Provided information:
* * * * * * *
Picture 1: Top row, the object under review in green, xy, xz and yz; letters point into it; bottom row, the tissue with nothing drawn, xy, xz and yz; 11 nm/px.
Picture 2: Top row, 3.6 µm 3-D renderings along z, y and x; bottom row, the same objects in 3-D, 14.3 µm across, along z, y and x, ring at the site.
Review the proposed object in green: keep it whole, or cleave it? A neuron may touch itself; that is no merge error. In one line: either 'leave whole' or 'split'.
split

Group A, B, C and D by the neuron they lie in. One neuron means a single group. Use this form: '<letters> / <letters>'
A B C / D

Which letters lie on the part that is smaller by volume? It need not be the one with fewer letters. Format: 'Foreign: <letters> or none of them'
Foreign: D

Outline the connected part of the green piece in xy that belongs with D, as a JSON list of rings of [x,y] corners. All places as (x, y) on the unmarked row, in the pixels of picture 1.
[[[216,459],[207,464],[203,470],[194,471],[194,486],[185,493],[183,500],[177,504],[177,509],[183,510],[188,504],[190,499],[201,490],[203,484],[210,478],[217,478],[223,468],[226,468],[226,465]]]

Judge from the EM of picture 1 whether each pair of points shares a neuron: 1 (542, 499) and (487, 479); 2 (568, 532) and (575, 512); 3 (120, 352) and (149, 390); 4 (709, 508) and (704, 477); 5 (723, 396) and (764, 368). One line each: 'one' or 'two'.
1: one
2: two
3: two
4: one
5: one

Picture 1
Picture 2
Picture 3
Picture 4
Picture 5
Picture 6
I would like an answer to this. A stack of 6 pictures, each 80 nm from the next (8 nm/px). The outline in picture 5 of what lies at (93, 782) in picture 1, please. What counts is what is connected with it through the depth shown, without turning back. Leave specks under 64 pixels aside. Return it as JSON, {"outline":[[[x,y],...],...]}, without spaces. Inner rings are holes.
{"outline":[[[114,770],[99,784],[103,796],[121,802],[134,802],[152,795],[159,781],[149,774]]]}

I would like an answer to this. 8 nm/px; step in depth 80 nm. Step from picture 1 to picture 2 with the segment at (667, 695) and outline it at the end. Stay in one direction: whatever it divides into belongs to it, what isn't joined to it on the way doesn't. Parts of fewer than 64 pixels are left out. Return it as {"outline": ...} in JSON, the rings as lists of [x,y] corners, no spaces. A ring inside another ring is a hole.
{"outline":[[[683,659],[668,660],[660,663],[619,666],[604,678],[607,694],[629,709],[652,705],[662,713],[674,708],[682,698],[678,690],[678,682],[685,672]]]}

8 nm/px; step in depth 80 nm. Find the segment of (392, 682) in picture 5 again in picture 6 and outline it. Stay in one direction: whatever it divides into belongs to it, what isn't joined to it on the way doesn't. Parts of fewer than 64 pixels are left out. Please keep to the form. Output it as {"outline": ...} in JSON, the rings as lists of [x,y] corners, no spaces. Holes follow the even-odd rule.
* * * * * * *
Problem details: Exact reproduction of every entry is needed.

Result of this task:
Picture 1: Top row, the object under review in green, xy, xz and yz; letters point into it; bottom row, the tissue with nothing drawn, xy, xz and yz; 11 nm/px.
Picture 2: Top row, 3.6 µm 3-D renderings along z, y and x; bottom row, the same objects in 3-D, 14.3 µm across, along z, y and x, ring at the site.
Review the proposed object in green: keep it whole, or cleave it? A neuron may touch itself; that is no merge error. In one line: either 'leave whole' or 'split'.
split

Group A, B, C and D by the neuron they lie in. One neuron means a single group. Use this form: '<letters> / <letters>'
A B C / D

Which letters lie on the part that is smaller by volume? It need not be the one with fewer letters. Format: 'Foreign: <letters> or none of them'
Foreign: D

Outline the connected part of the green piece in xy that belongs with D, as a JSON list of rings of [x,y] corners. All places as (x, y) on the unmarked row, in the pixels of picture 1.
[[[216,459],[207,464],[203,470],[194,471],[194,486],[185,493],[183,500],[177,504],[177,509],[183,510],[188,504],[190,499],[201,490],[203,484],[210,478],[217,478],[223,468],[226,468],[226,465]]]

Judge from the EM of picture 1 whether each pair of points shares a neuron: 1 (542, 499) and (487, 479); 2 (568, 532) and (575, 512); 3 (120, 352) and (149, 390); 4 (709, 508) and (704, 477); 5 (723, 396) and (764, 368). One line each: 'one' or 'two'.
1: one
2: two
3: two
4: one
5: one

Picture 1
Picture 2
Picture 3
Picture 4
Picture 5
Picture 6
I would like an answer to this. A stack of 6 pictures, each 80 nm from the next (8 nm/px). The outline in picture 5 of what lies at (93, 782) in picture 1, please. What counts is what is connected with it through the depth shown, without turning back. Leave specks under 64 pixels aside. Return it as JSON, {"outline":[[[x,y],...],...]}, without spaces. Inner rings are holes.
{"outline":[[[114,770],[99,784],[103,796],[121,802],[134,802],[152,795],[159,781],[149,774]]]}

I would like an answer to this. 8 nm/px; step in depth 80 nm. Step from picture 1 to picture 2 with the segment at (667, 695) and outline it at the end. Stay in one direction: whatever it divides into belongs to it, what isn't joined to it on the way doesn't. Parts of fewer than 64 pixels are left out. Return it as {"outline": ...} in JSON, the rings as lists of [x,y] corners, no spaces. A ring inside another ring is a hole.
{"outline":[[[683,659],[668,660],[660,663],[619,666],[604,678],[607,694],[629,709],[652,705],[662,713],[674,708],[682,698],[678,690],[678,682],[685,672]]]}

8 nm/px; step in depth 80 nm. Find the segment of (392, 682) in picture 5 again in picture 6 and outline it. Stay in one direction: whatever it divides into belongs to it, what isn't joined to it on the way doesn't. Parts of fewer than 64 pixels are left out. Please keep to the form. Output it as {"outline": ...} in JSON, the rings as lists of [x,y] corners, no spaces. Holes follow the even-odd rule.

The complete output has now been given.